I also write separately to criticize the lower tribunals’ cavalier treatment of the appellant’s interests in this case. The appellant worked in family counseling and child care since earning her psychology degree in 1987. Her career ambitions were to work with families in crisis. As she seeks employment involving direct contact with children, the Department of Public Welfare must certify to the prospective employer whether an indicated report of abuse was made within the preceding one-year period. 23 Pa.C.S.A. § 6344 (Purdon Supp. 1993).[1]

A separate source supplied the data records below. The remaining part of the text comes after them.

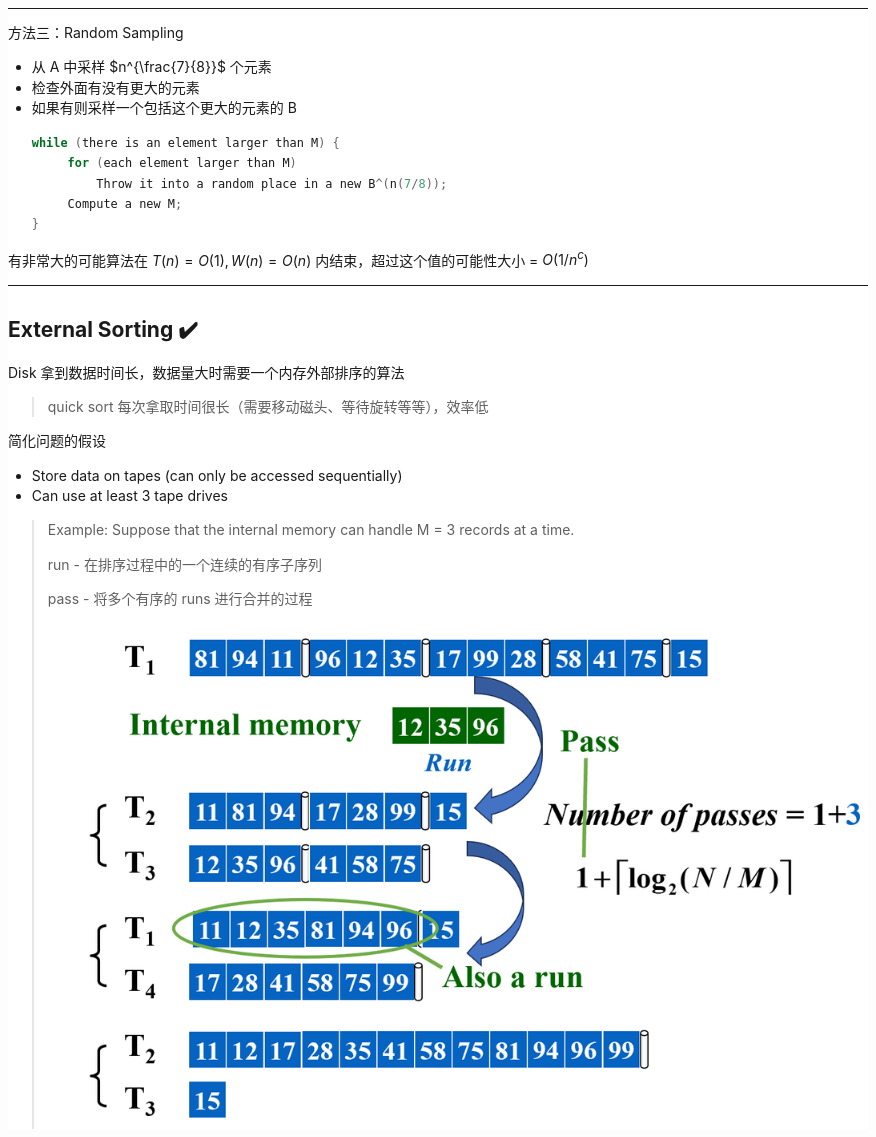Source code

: 
------------------



方法三：Random Sampling

* 从 A 中采样 $n^{\frac{7}{8}}$ 个元素
* 检查外面有没有更大的元素
* 如果有则采样一个包括这个更大的元素的 B
    ```c
    while (there is an element larger than M) {
         for (each element larger than M)
             Throw it into a random place in a new B^(n(7/8));
         Compute a new M;
    }
    ```

有非常大的可能算法在 $T(n) =O(1), W(n)=O(n)$ 内结束，超过这个值的可能性大小 = $O(1/n^c)$ 

----------

## External Sorting ✔️


Disk 拿到数据时间长，数据量大时需要一个内存外部排序的算法


> quick sort 每次拿取时间很长（需要移动磁头、等待旋转等等），效率低

简化问题的假设

* Store data on tapes (can only be accessed sequentially)
* Can use at least 3 tape drives

> Example: Suppose that the internal memory can handle M = 3 records at a time.
>
> run - 在排序过程中的一个连续的有序子序列
>
> pass - 将多个有序的 runs 进行合并的过程
> 
> ![alt text](image-71.png)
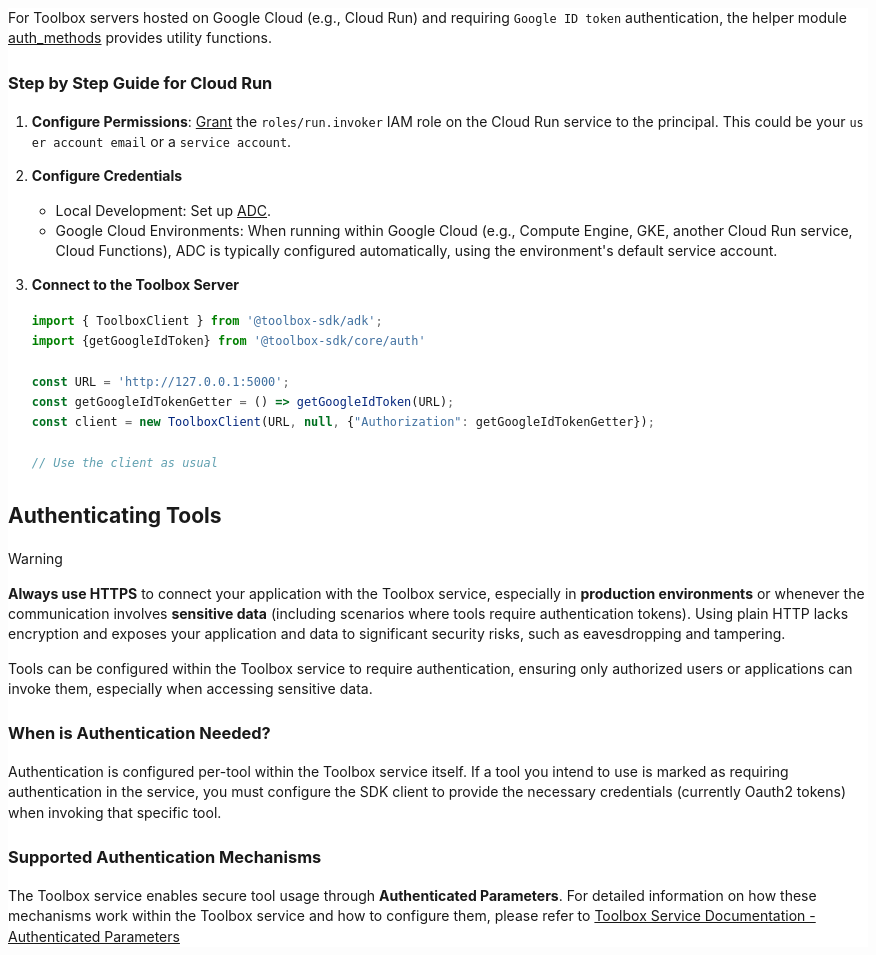 For Toolbox servers hosted on Google Cloud (e.g., Cloud Run) and requiring
`Google ID token` authentication, the helper module
[auth_methods](src/toolbox_core/authMethods.ts) provides utility functions.

### Step by Step Guide for Cloud Run

1. **Configure Permissions**: [Grant](https://cloud.google.com/run/docs/securing/managing-access#service-add-principals) the `roles/run.invoker` IAM role on the Cloud
   Run service to the principal. This could be your `user account email` or a
   `service account`.
2. **Configure Credentials**
    - Local Development: Set up
   [ADC](https://cloud.google.com/docs/authentication/set-up-adc-local-dev-environment).
    - Google Cloud Environments: When running within Google Cloud (e.g., Compute
      Engine, GKE, another Cloud Run service, Cloud Functions), ADC is typically
      configured automatically, using the environment's default service account.
3. **Connect to the Toolbox Server**

    ```javascript
    import { ToolboxClient } from '@toolbox-sdk/adk';
    import {getGoogleIdToken} from '@toolbox-sdk/core/auth'

    const URL = 'http://127.0.0.1:5000';
    const getGoogleIdTokenGetter = () => getGoogleIdToken(URL);
    const client = new ToolboxClient(URL, null, {"Authorization": getGoogleIdTokenGetter});

    // Use the client as usual
    ```

## Authenticating Tools

> [!WARNING]
> **Always use HTTPS** to connect your application with the Toolbox service,
> especially in **production environments** or whenever the communication
> involves **sensitive data** (including scenarios where tools require
> authentication tokens). Using plain HTTP lacks encryption and exposes your
> application and data to significant security risks, such as eavesdropping and
> tampering.

Tools can be configured within the Toolbox service to require authentication,
ensuring only authorized users or applications can invoke them, especially when
accessing sensitive data.

### When is Authentication Needed?

Authentication is configured per-tool within the Toolbox service itself. If a
tool you intend to use is marked as requiring authentication in the service, you
must configure the SDK client to provide the necessary credentials (currently
Oauth2 tokens) when invoking that specific tool.

### Supported Authentication Mechanisms

The Toolbox service enables secure tool usage through **Authenticated Parameters**. For detailed information on how these mechanisms work within the Toolbox service and how to configure them, please refer to [Toolbox Service Documentation - Authenticated Parameters](https://googleapis.github.io/genai-toolbox/resources/tools/#authenticated-parameters)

Although the statute does not per se prevent the appellant from seeking such work, the circulation of an indicated abuse report will effectively deny her and others on this “blacklist” any meaningful opportunity for such work surely for the one-year period of the statute and, perhaps, permanently to the extent its information is made available. On this basis, I would remand with instructions to give the appropriate weight to the testimony proffered by appellant in order to assure a fair hearing for all parties in this matter.

PAPADAKOS, J., joins in this concurring opinion.

[1] Admittedly, this one-year period has passed, making the issue technically moot. However, it is nonetheless justiciable by this Court under the exception to the mootness doctrine as being capable of repetition, yet evading review. See In re Seegrist, 517 Pa. 568, 539 A.2d 799 (1988).